START MATERIAL SHOWN
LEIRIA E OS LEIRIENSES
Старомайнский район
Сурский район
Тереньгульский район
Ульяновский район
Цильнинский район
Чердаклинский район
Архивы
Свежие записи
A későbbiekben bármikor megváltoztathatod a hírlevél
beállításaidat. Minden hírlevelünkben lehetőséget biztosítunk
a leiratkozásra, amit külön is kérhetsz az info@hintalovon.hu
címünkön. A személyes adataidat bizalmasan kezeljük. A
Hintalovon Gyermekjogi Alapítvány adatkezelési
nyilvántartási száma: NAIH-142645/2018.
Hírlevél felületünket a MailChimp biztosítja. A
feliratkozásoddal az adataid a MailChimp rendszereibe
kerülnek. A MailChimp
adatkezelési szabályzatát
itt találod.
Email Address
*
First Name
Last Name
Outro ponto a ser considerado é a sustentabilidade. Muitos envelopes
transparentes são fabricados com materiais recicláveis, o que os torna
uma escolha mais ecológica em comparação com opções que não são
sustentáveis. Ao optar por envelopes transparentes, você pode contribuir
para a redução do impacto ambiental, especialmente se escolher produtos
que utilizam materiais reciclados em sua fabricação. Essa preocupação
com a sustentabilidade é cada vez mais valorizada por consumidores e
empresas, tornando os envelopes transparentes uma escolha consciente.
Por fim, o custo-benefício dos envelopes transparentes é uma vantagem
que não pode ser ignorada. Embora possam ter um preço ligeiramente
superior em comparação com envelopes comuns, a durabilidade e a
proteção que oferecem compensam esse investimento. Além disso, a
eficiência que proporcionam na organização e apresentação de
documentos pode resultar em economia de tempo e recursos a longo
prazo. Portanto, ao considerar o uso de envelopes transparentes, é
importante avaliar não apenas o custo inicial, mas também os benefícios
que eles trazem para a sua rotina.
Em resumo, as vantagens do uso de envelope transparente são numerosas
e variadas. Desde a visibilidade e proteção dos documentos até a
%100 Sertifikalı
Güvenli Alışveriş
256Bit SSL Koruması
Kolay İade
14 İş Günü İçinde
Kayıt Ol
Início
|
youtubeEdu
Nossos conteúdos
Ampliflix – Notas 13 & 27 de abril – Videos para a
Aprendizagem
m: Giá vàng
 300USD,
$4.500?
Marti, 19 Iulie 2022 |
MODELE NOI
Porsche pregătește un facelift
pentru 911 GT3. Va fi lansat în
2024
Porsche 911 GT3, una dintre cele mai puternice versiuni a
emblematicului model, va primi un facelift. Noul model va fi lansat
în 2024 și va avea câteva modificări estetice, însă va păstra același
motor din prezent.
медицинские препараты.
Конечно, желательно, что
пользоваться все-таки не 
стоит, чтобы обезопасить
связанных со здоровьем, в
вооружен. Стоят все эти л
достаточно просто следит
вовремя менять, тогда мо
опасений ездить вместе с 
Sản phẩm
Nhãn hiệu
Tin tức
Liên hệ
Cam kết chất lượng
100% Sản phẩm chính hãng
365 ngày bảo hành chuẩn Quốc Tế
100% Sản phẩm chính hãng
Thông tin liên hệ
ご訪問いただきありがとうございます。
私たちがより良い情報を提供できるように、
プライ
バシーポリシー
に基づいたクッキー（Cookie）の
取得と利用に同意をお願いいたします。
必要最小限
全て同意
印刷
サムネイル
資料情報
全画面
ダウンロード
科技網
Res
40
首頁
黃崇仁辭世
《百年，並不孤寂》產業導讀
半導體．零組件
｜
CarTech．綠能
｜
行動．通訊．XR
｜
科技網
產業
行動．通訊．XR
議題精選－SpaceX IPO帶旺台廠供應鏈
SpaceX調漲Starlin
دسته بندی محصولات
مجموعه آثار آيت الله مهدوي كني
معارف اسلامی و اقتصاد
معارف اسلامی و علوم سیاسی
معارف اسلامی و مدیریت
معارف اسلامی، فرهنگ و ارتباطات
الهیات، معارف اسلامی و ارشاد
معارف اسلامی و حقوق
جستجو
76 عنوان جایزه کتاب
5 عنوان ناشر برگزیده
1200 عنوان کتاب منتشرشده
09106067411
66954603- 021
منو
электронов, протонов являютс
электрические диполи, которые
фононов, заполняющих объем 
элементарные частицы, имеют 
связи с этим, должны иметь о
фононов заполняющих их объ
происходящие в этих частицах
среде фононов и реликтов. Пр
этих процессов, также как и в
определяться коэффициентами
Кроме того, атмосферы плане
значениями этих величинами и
END MATERIAL SHOWN
WORK ORDER: Which lines above contain the word "comparação"? Copy each one.

RESPONSE:
uma escolha mais ecológica em comparação com opções que não são
superior em comparação com envelopes comuns, a durabilidade e a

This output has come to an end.